Fail fast, they say.

Would you?


When love is in the air, people go shopping

February 14th, 2015 by

Our $17.3 billion in emotional Valentine's Day spending is giving retail brands the warm fuzzies


Love is in the air – and it’s a lucrative business. With a market valuation of $17.3 billion, Valentines Day is the apex of emotional consumer spending.

The National Retail Federation reports consumers will spend an average of $133 on Valentines Day this year, and while purchase decisions aren’t as manic as Black Friday, they are highly emotional transactions.

Tiffany’s has a legacy of capturing this warm and fuzzy sentiment – coincidence it’s one of the biggest brands in the world?

No Rocket Science Here

It’s no surprise consumers are engaged by the notion of love.

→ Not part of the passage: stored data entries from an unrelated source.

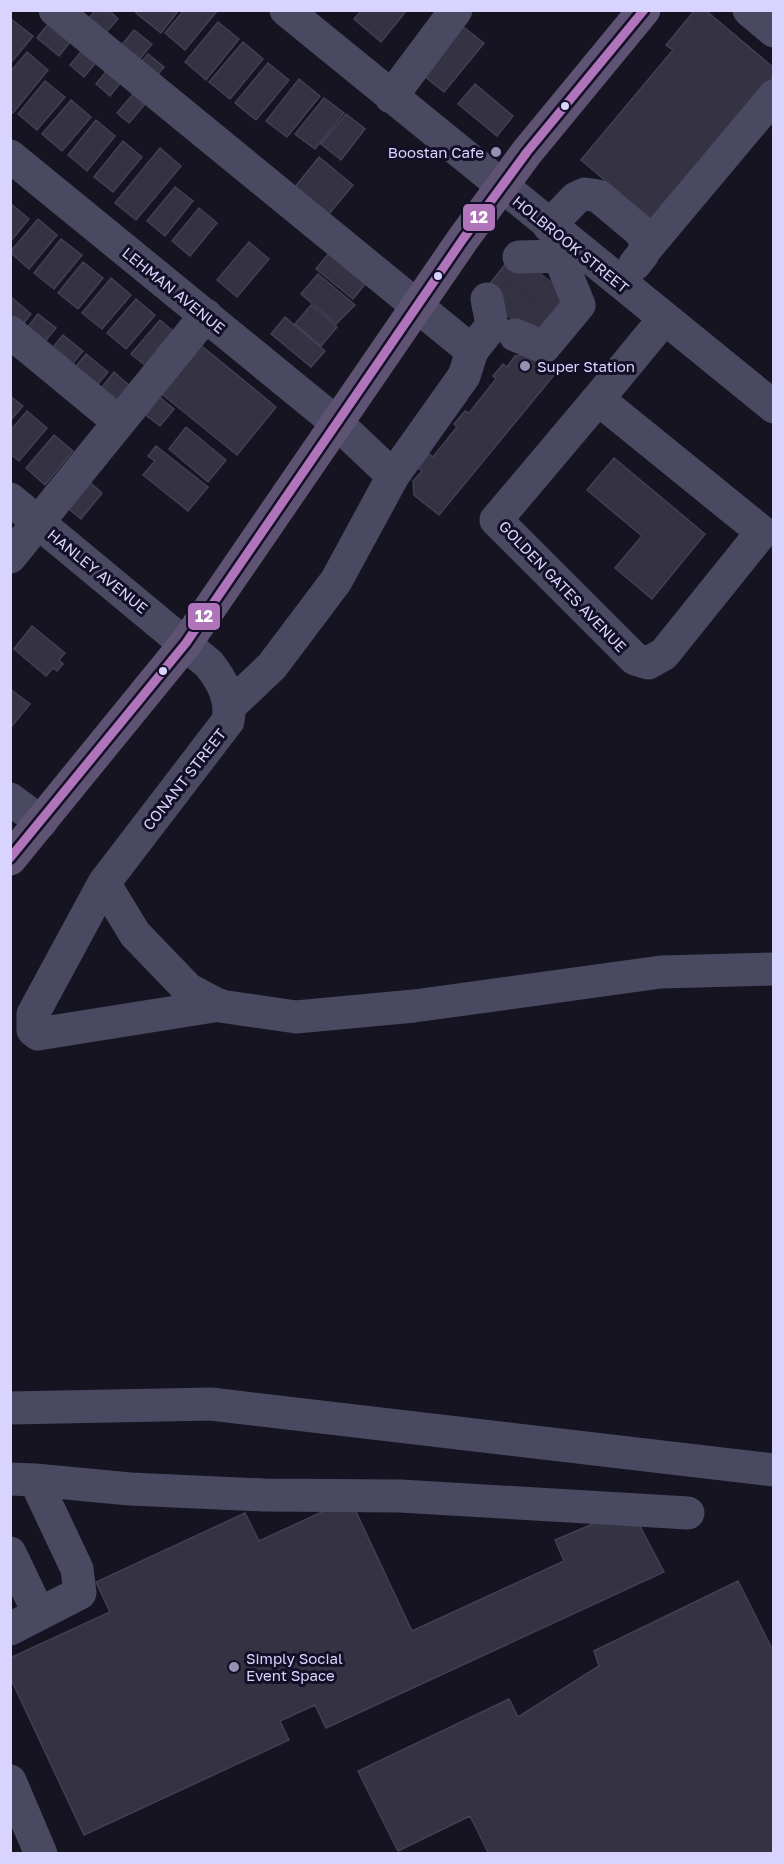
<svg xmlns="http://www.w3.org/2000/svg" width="784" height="1864" viewBox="0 0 784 1864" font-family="'Golos Text',sans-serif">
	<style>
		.building { fill: #343243; stroke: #433f54; stroke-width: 1.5 }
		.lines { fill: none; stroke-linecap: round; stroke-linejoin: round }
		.minor-tunnel { stroke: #333142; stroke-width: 33; stroke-dasharray: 33 16; stroke-linecap: butt }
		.minor { stroke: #4a4962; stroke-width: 33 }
		.major { stroke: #5e5373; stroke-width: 33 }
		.bus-1-casing { stroke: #130f26; stroke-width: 14 }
		.bus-1 { stroke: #af74b9; stroke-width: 9 }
		.bus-dot { fill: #d9d4ff; stroke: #130f26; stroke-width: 2 }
		.poi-dot { fill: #9591b1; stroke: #130f26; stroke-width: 2 }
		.labels { text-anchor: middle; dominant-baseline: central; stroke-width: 6; stroke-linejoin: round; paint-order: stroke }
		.poi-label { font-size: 15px; fill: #d9d4ff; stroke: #130f26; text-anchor: start }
		.street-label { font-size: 15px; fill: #d9d4ff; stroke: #130f26 }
		.line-badge { stroke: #130f26; stroke-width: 2 }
		.badge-label { font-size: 16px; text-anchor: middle; font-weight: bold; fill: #fff }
	</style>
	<rect width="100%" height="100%" fill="#161421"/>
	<path class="building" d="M96,10H109L118,19L101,38L84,24Z
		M138,10H179L161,33L136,13Z
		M184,10H218L185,50L165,33Z
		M362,10H407L381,42L354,19Z
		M695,10H705L774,68V76L652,220L581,160L673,50L666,45Z
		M11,19L33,36L10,64V19Z
		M52,19L74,37L59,56L37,38Z
		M218,22L239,39L206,80L185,62Z
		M458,23L484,43L444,92L419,72Z
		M134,30L152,44L135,65L117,51Z
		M243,42L263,59L230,99L209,82Z
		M84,48L98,60L84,77L70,65Z
		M27,52L48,70L13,113L10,110V72Z
		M148,54L164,67L152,81L136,68Z
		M268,63L289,80L256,120L235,103Z
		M108,69L122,81L110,96L96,84Z
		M299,79L320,96L287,137L266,121Z
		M45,81L65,97L37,130L18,114Z
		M475,84L513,116L497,136L458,104Z
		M133,94L145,104L129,123L117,113Z
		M324,98L344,113L315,149L295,134Z
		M71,100L91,117L62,151L42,134Z
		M346,114L365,129L341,160L321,144Z
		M96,120L115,136L87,171L68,155Z
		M123,141L142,157L113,192L94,177Z
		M160,148L181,166L136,220L115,203Z
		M319,157L353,185L324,220L291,192Z
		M175,187L193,201L165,236L147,221Z
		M10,203L29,219L10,242Z
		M199,208L217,223L190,256L172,241Z
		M38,219L57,235L29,269L10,252Z
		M61,239L82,255L54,289L34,273Z
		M249,242L269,259L237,297L217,280Z
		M333,248L370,278L353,299L316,269Z
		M514,253L574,300L541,342L481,295Z
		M83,262L103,278L78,309L58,293Z
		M318,274L355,305L336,324L301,294Z
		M111,278L131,295L102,329L82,313Z
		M10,296L31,314L18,330L10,324Z
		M136,299L155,315L126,349L107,333Z
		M311,305L337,327L321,346L295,324Z
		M38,314L56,328L40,348L22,334Z
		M285,317L325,351L311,367L271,334Z
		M160,320L179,336L151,370L131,354Z
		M63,335L83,351L69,368L49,352Z
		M198,343L276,407L237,455L158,391Z
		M86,354L108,372L94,389L72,371Z
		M529,354L554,375L439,515L414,495L413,481L422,471L418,468L429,454L433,457L457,427L454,424L465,411L469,413L496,379L493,376L503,364L507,367L515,356Z
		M114,372L130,386L114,406L98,392Z
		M156,394L174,409L160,426L142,412Z
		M10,396L23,406L10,421Z
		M27,411L47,428L19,461L10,454V431Z
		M186,427L226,460L208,482L169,449Z
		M54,435L73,451L45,485L26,468Z
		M156,446L208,487L188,511L143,475L155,461L148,456Z
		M614,458L705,534L652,599L615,568L642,536L587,490Z
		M85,478L102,493L81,519L63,504Z
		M32,626L65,653L59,660L63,664L57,671L53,668L46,676L14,649Z
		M10,689L30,704L12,726L10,724Z
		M350,1499L412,1631L564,1561L555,1540L621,1512L633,1513L664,1572L326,1728L315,1705L280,1721L289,1740L84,1835L10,1677V1658L110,1612L96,1582L245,1513L259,1541Z
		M738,1581L774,1653V1854H489L470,1816L398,1851L358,1771L509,1699L518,1717L599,1666L594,1651Z"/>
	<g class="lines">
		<path class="minor-tunnel" d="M501,311L534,269
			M521,327L555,285"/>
		<path class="minor" d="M55,10L472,351L464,376L393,476L336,581L272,666L231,705
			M286,10L774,407
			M749,10L774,31
			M391,97L456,10
			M10,156L338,424L393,476
			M549,226L576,198L585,194L598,196L641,232L646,243L643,254L635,264
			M644,251L774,96
			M10,332L119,422
			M515,335L544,347L579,305L559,256L519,257
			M472,351L492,325L487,299
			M598,399L496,520L635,659L648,663L664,654L762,532L598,399L664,319
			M10,499L209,664C223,682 232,699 228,721L104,883L33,1014V1030L38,1034L220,1005
			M10,557L206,315
			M10,799L41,822
			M104,883L135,934L188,989L220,1006L296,1017L414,1006L661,972L774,969
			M10,1408L211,1404L774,1470
			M10,1479L35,1480L77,1569L80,1593L10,1629
			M35,1480L130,1489L264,1495L400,1496L688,1513
			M10,1553L39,1614
			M10,1781L41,1854"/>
		<path class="major" d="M10,859L186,643L463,239L527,152L644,10"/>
		<defs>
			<path id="bus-1" d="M10,858L186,643L463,239L527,152L644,10"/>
		</defs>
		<use href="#bus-1" class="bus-1-casing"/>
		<use href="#bus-1" class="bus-1"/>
	</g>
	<g class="bus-dot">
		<circle cx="565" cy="106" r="5"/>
		<circle cx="438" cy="276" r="5"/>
		<circle cx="163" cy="671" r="5"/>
	</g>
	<g class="poi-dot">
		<circle cx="496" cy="152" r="6"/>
		<circle cx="525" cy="366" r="6"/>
		<circle cx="234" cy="1667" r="6"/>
	</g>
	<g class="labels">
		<g class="poi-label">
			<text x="484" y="152" text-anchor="end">Boostan Cafe</text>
			<text x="537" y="366">Super Station</text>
			<text x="246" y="1658">Simply Social<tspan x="246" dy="17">Event Space</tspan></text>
		</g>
		<g class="street-label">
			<text transform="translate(571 244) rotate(39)">HOLBROOK STREET</text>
			<text transform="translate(174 290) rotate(39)">LEHMAN AVENUE</text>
			<text transform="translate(98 571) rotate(39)">HANLEY AVENUE</text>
			<text transform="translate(563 586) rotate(46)">GOLDEN GATES AVENUE</text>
			<text transform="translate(184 779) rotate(-52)">CONANT STREET</text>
		</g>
	</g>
	<g class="line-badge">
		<rect x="462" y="203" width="34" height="29" rx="6" fill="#af74b9"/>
		<rect x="187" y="602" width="34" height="29" rx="6" fill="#af74b9"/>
	</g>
	<g class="badge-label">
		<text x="479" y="223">12</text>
		<text x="204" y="622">12</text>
	</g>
	<rect width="784" height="1864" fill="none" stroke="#d9d4ff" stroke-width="24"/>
</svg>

Its warm, euphoric, and commercially positive elements give people hope for greater happiness, fulfillment, admiration and solidarity toward the future (for example: life, work, and relationships). And so, they flock to “things” able to harness and project these values – whether experiences, products, or services.

Over recent decades, economic consumption has shifted from needs to wants, objective to subjective, and functional to emotional. We now make purchase decisions based on how we feel, using emotion to make the purchase and logic to rationalize it. It’s an incredibly powerful influence.

This is why brands able to connect on emotional levels are the most successful. Consumers love love – but more so – they love to feel moved, captured, inspired, hopeful and enlightened.

On the contrary, emotional connection can backfire, apropos to Nationwide’s Superbowl commercial whose grim message enraged viewers coast to coast. That said a passionately angry customer is better than no customer: if they are mad, you’ve likely retained a sliver of loyalty, in which case, right those wrongs and beg forgiveness. Sound familiar?

The consumer-brand relationship is just that – a relationship – where consumers experience the brand physically, intellectually, or emotionally. In turn, this relationship develops emotional connections, such as love, hate, frustration, faith [loyalty], and envy. The deeper the emotional connection, the stronger the consumer-brand relationship. This is what’s referred to as brand loyalty, and this is how it works:

Brand Loyalty leads to Brand Ambassadors leads to Brand Awareness leads to Brand Equity leads to Engagement + Demand, which equals Sales.

May seem audacious, but the claim that emotional branding drives results is true. Consumers “in love” with your brand are aligned with its values and lifestyle – and they want to talk about it. In turn these ambassadors cause twofold increase both in awareness and equity. Thus, when your brand becomes the talk of the town, consumers want it, and it sells. Emotional brand relationships translate directly to the bottom line – which begs the question – why doesn’t everyone do it? 

For most, the biggest challenge is reallocation of spend to “lesser proven” mediums, analytically speaking. It’s hard to draw tangible cause-effect between brand and sales, but just as it takes vulnerability in human relationships to succeed, brands need a little courage to invest in “soft skills” to build a solid foundation of trust with consumers.

What About Status Quo?

As Interbrand (the world’s leading brand consultancy) explained, top-ranked and high-performing brands are those able to persuade, influence, and inspire. Brands able to face the future with bold ambition, courage, and vision are those who grasp their purpose, drive relevance to customers, and possess the confidence to stand out.

This year we’ll see continued evolution in branding. As the bold continue investing in brand, authenticity, experience and engagement (read: shifting from status quo), so too will they reap the rewards. Already we’ve seen new entrants like Kit and Ace storm the market, generating extraordinary growth and take rates since inception. They’ve got attitude. They refuse to conform. They live and breath brand personality…and it shows.

Regardless of your value proposition, there’s always room to add emotion in strengthening brand-consumer relationships. They want to be surprised, delighted, and made to feel special and unique. Roses may not be the best way to your consumer’s heart – but if you know them well enough, you’ll know what fits best.